A justificativa dos religiosos sobre os tratamentos com transfusão de sangue está respaldada por um posicionamento da Organização Mundial de Saúde (OMS), que recomenda preferencialmente a abordagem centrada no desejo do paciente, o PBM.
Durante o manuseio do sangue, alguns elementos incluem a prevenção de condições para que a transfusão de sangue seja evitável, através da promoção da saúde e identificação precoce das condições que resultem a necessidade de transfusão. Isso inclui boas práticas cirúrgicas, técnicas anestésicas que minimizem a perda sanguínea e o uso de métodos de conservação do sangue.
Os processos
Os dois casos em análise pelo STF têm origem em disputas judiciais de testemunhas de Jeová.
Após terem o custeio de tratamentos alternativos rejeitado, elas buscaram na Justiça formas de realizar cirurgias sem a transfusão de sangue, alegando o direito de proteção à liberdade religiosa.
O processo relatado por Gilmar Mendes é o de uma paciente que foi encaminhada para a Santa Casa de Maceió para a realização de uma cirurgia de substituição de válvula aórtica (localizada no coração).
A mulher se negou a assinar um termo de consentimento que previa a possibilidade de realização de eventuais transfusões de sangue durante o procedimento.
Ela acionou a Justiça dizendo estar ciente dos riscos da cirurgia sem transfusão de sangue, e que optou por rejeitar esse procedimento em respeito a sua religião.

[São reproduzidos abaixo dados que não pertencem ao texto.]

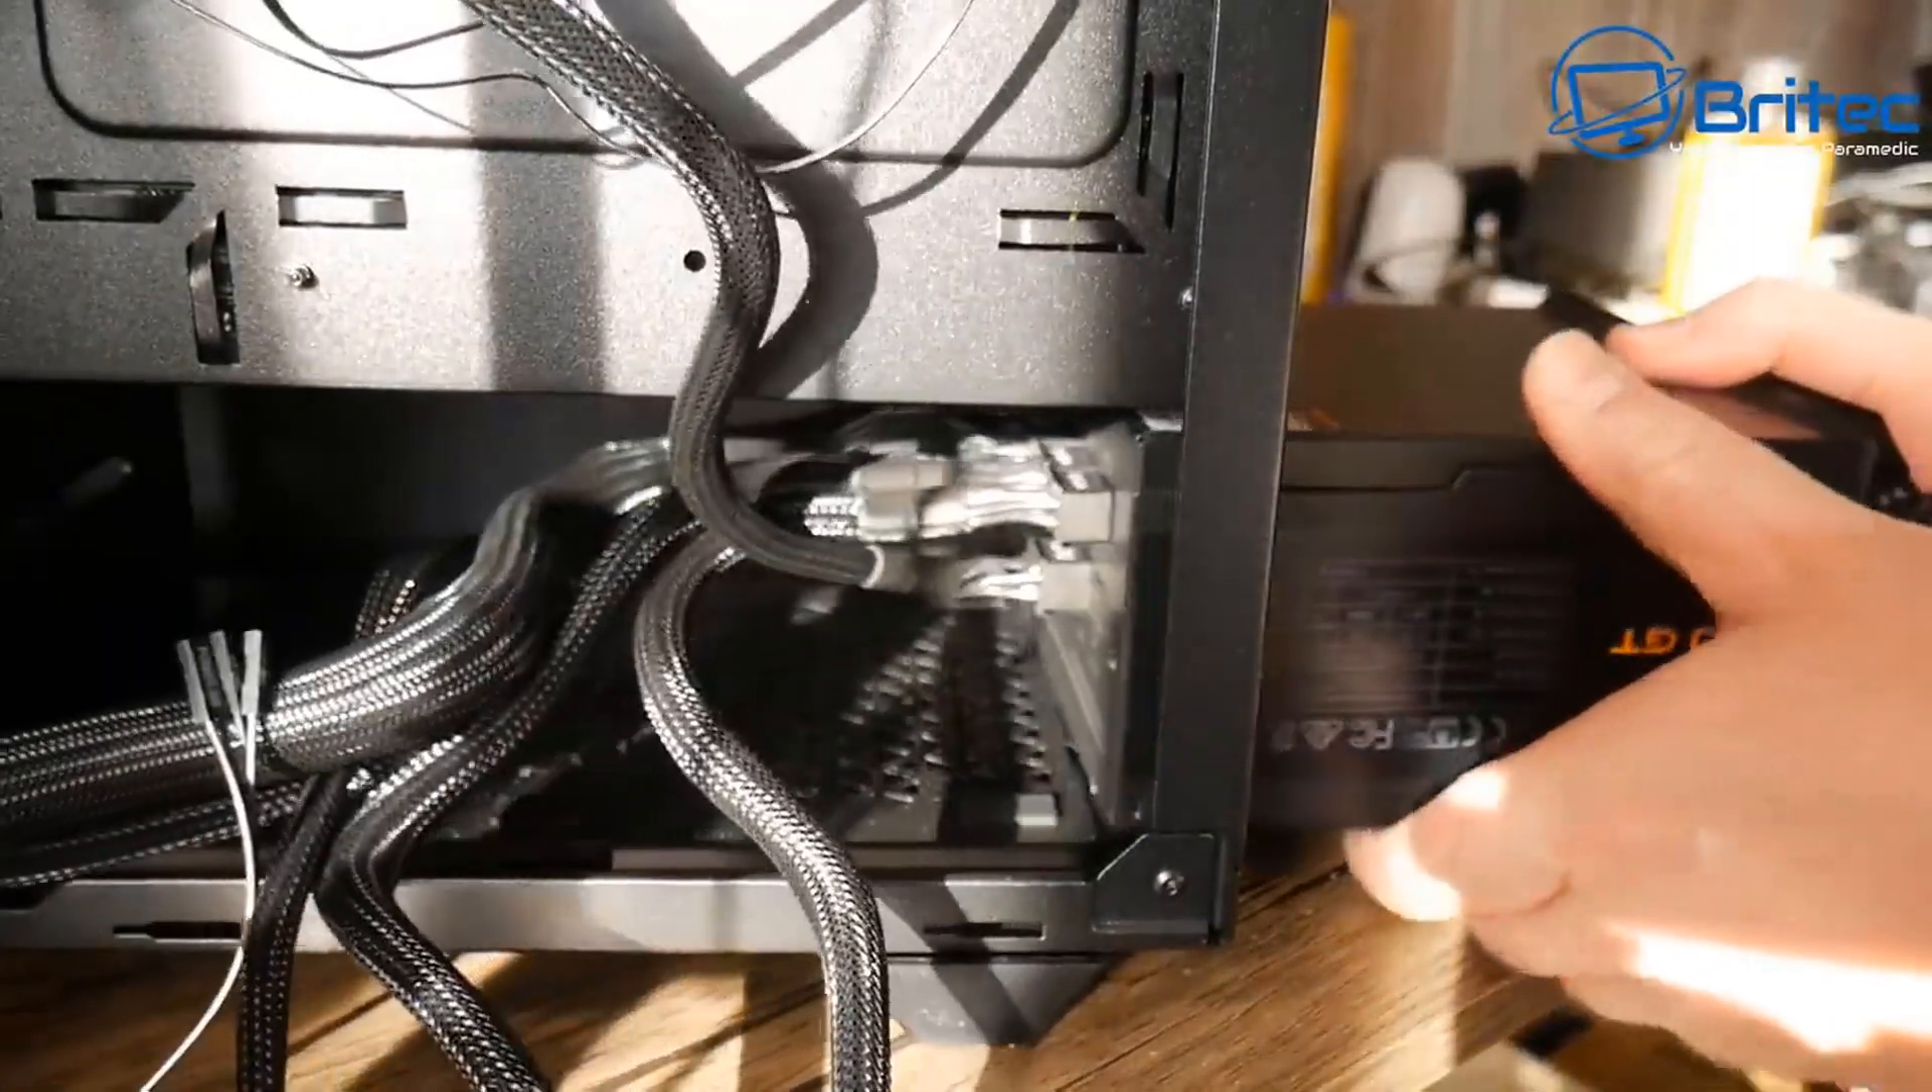I've already put the cables in.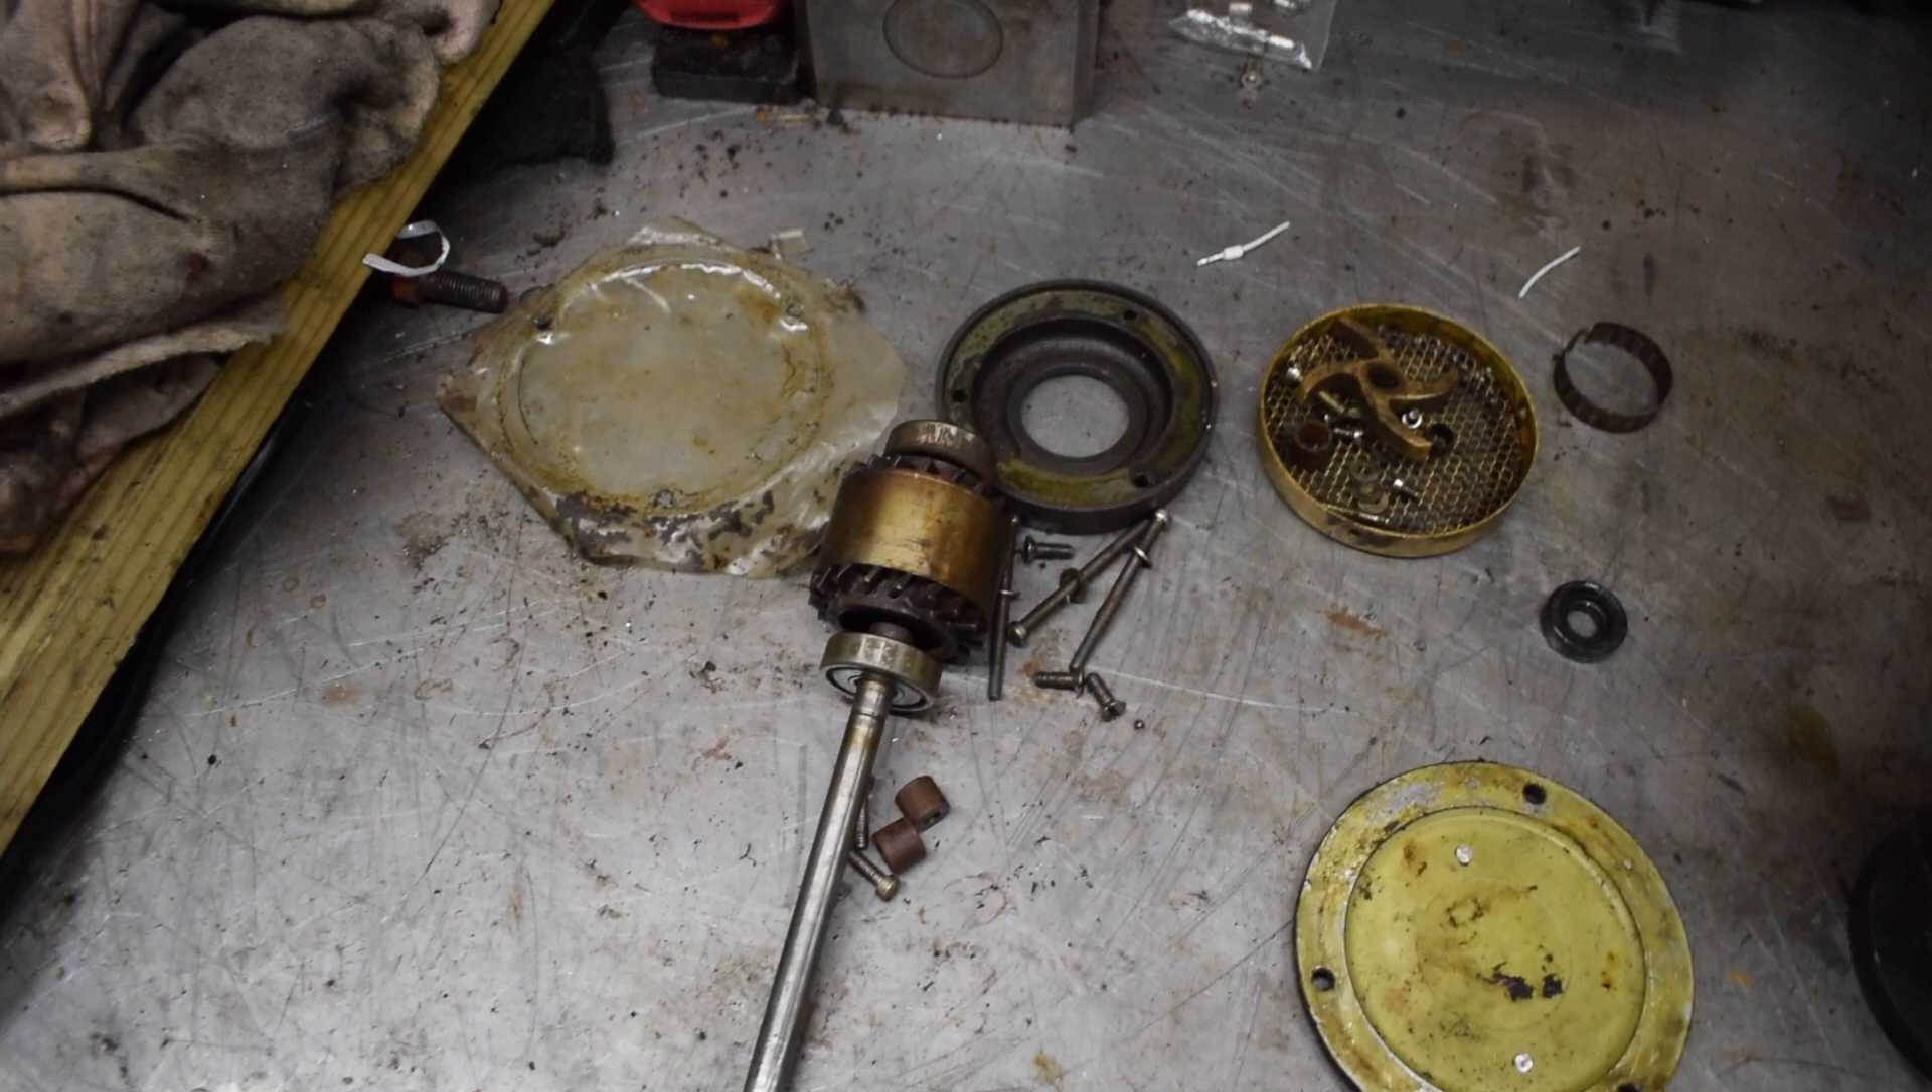The pump's been stripped down, or I stripped the pump down now.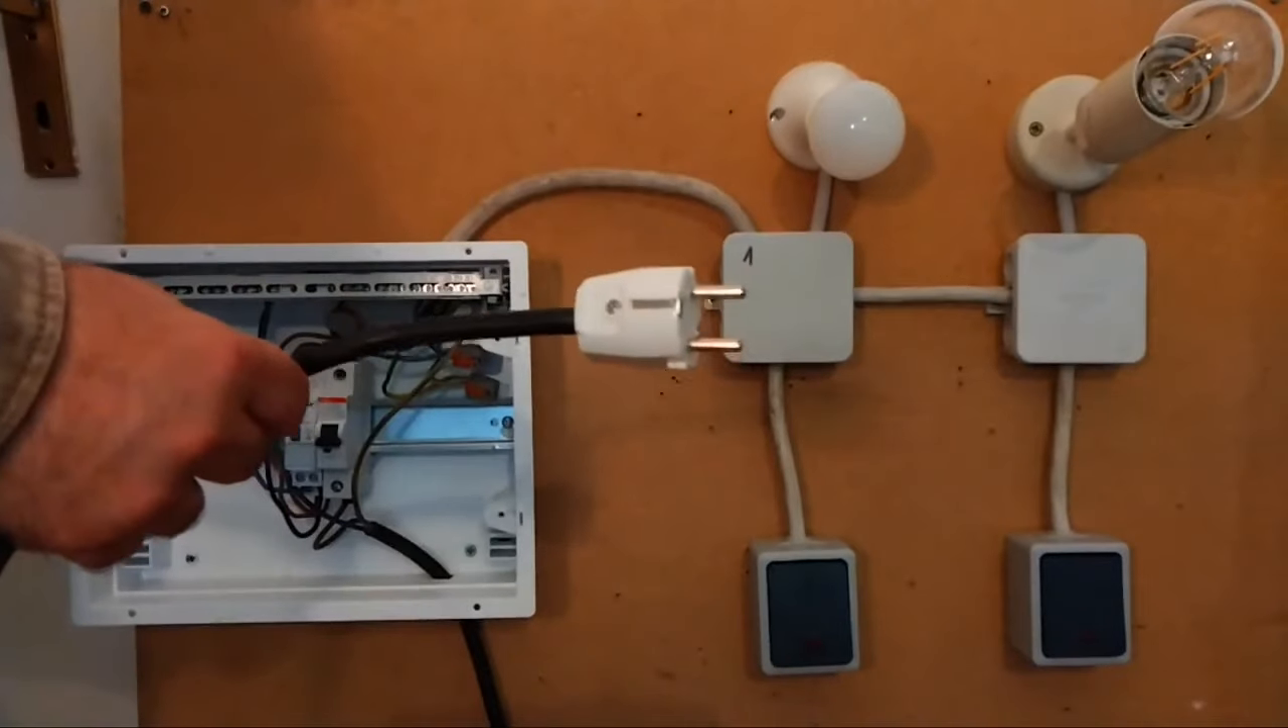Hier ist der Stecker, den ich jetzt hier noch nicht ans Strom angeschlossen habe.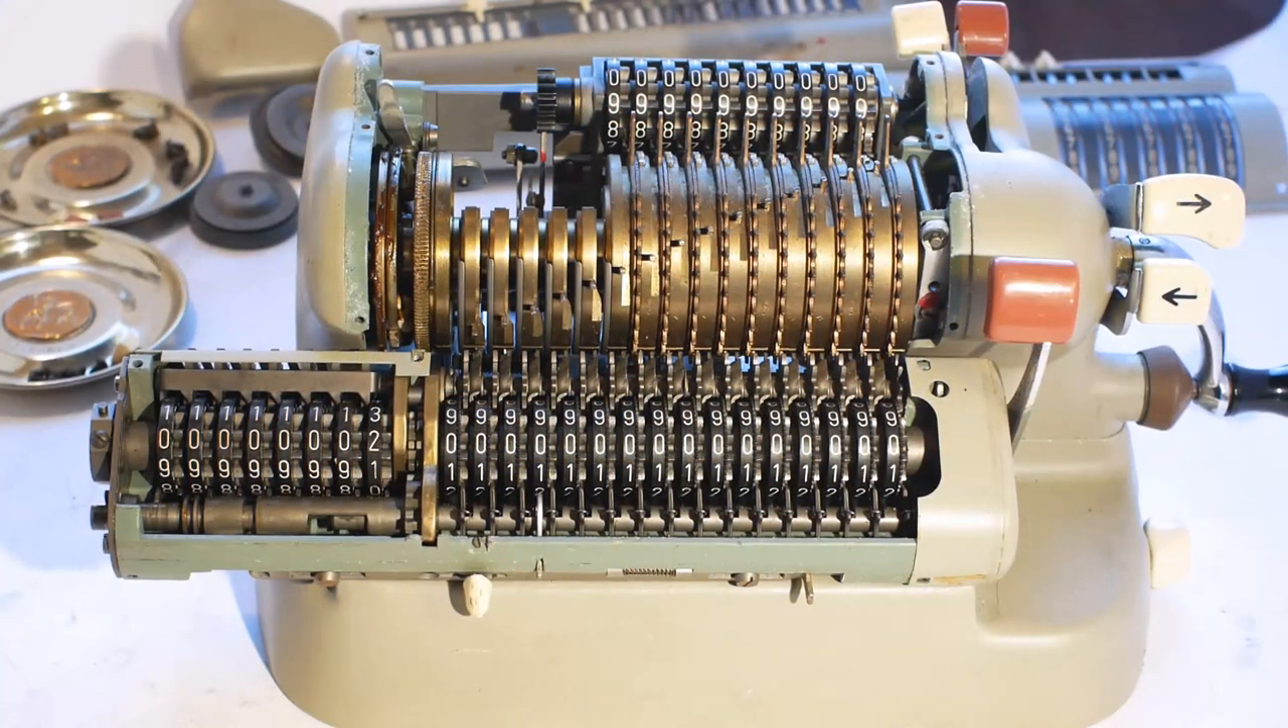That should be enough panels removed from the machine to get all the oiling and greasing done.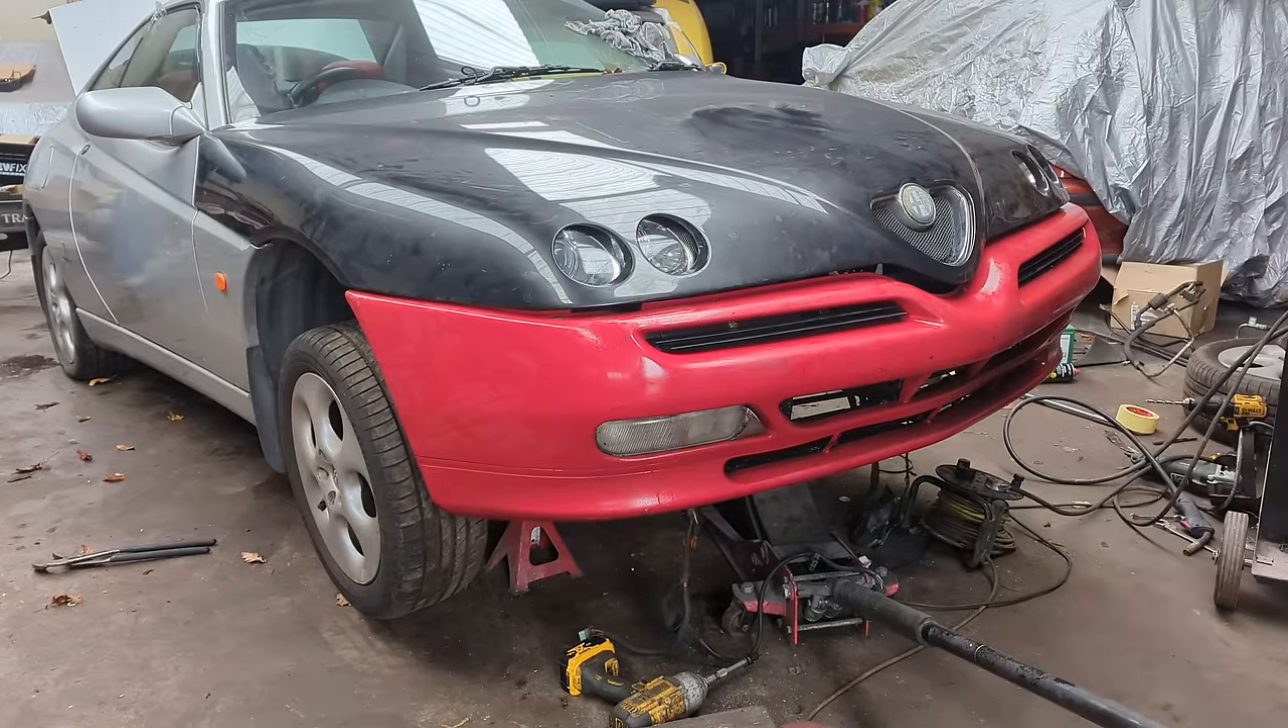Now we're on to fitting the first light and the second light and now we're ready to see if this all lines up. Which, of course, it did.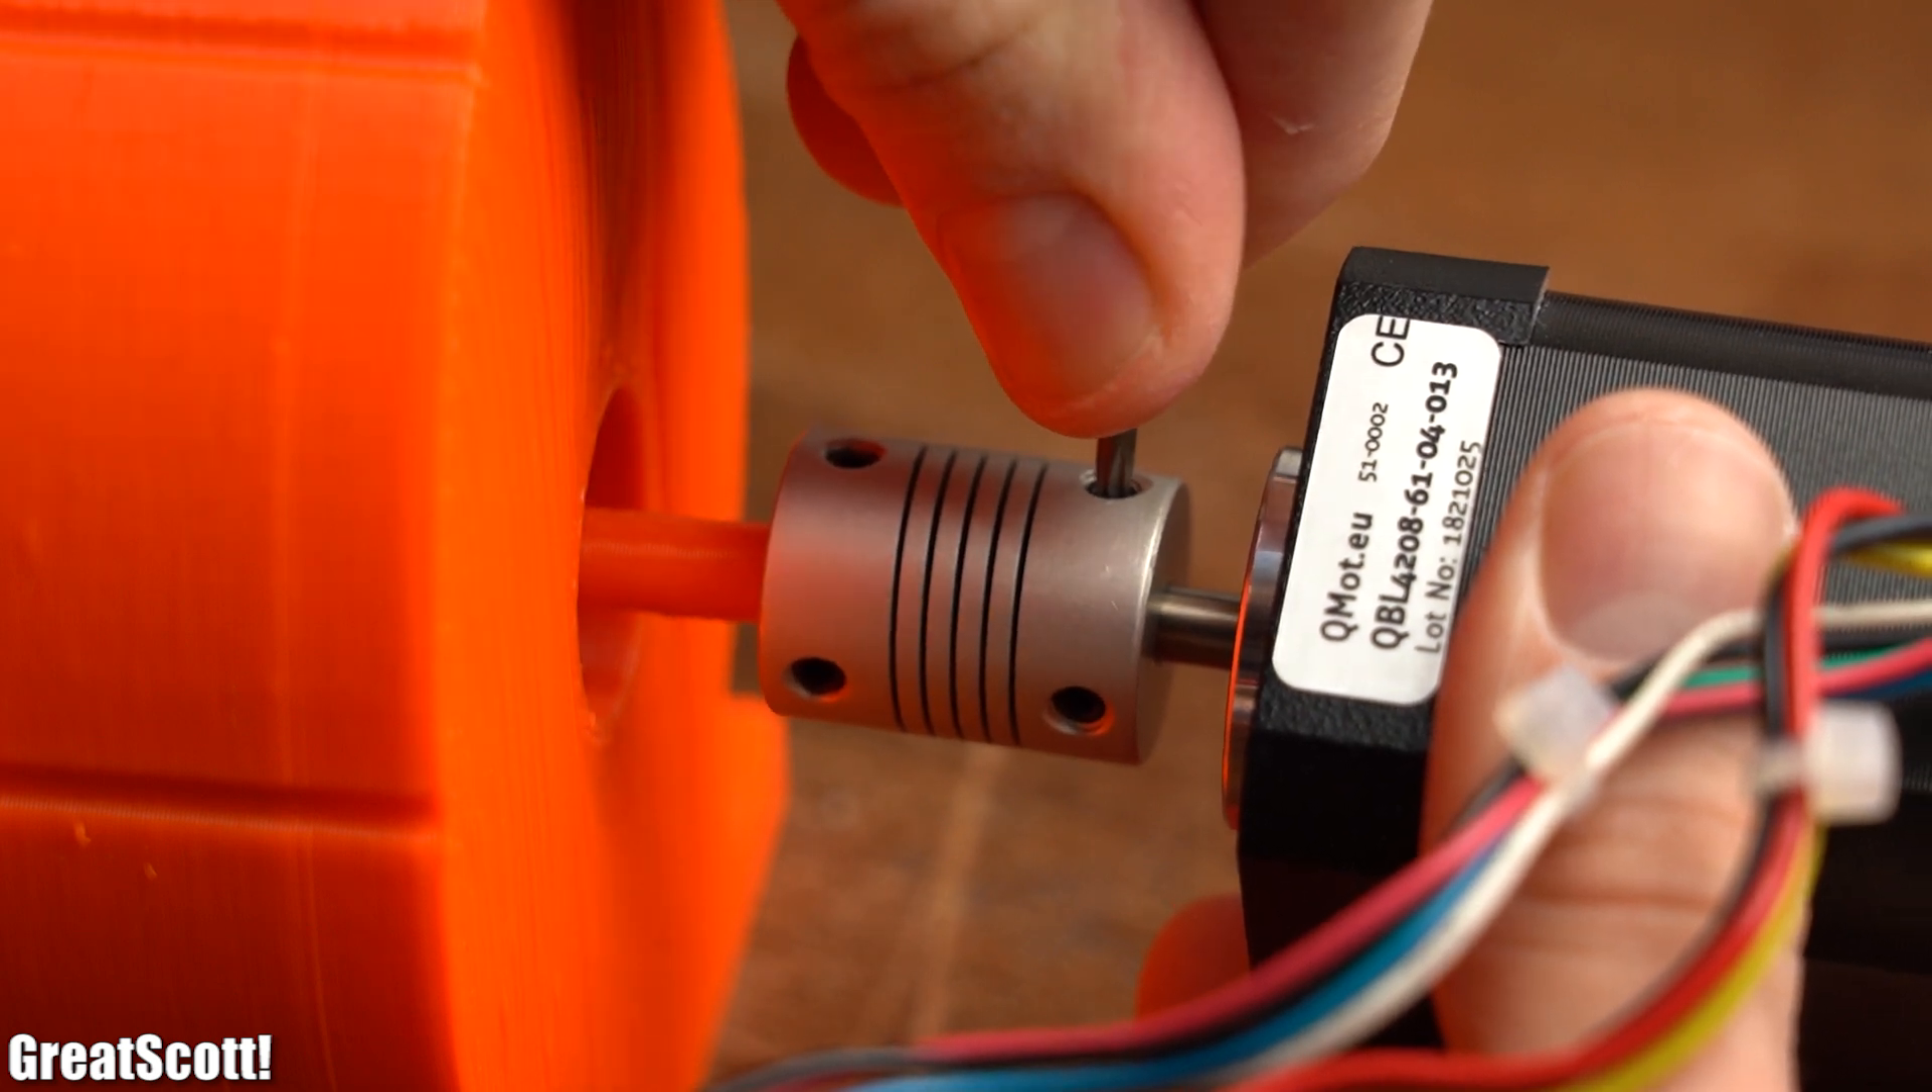I firstly added a motor shaft coupler to the wheel Which coincidentally also perfectly fits onto the motor shafts.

Nas instâncias inferiores, a Justiça rejeitou o pedido da paciente. O argumento principal é que, embora haja declarações de médicos apontando ser possível realizar o procedimento sem a transfusão, não há garantias de que tal método seria isento de riscos para a paciente.
Já o outro processo, que está com Barroso, é um recurso da União contra decisão que a condenou, junto com o estado do Amazonas e o município de Manaus, a arcar com uma cirurgia sem transfusão de sangue em outro estado.
A condenação envolveu a ordem para pagar toda a cobertura médico-assistencial de um procedimento de artroplastia total (substituição de articulação por prótese).
O Amazonas não ofertava esse tipo de cirurgia sem transfusão de sangue.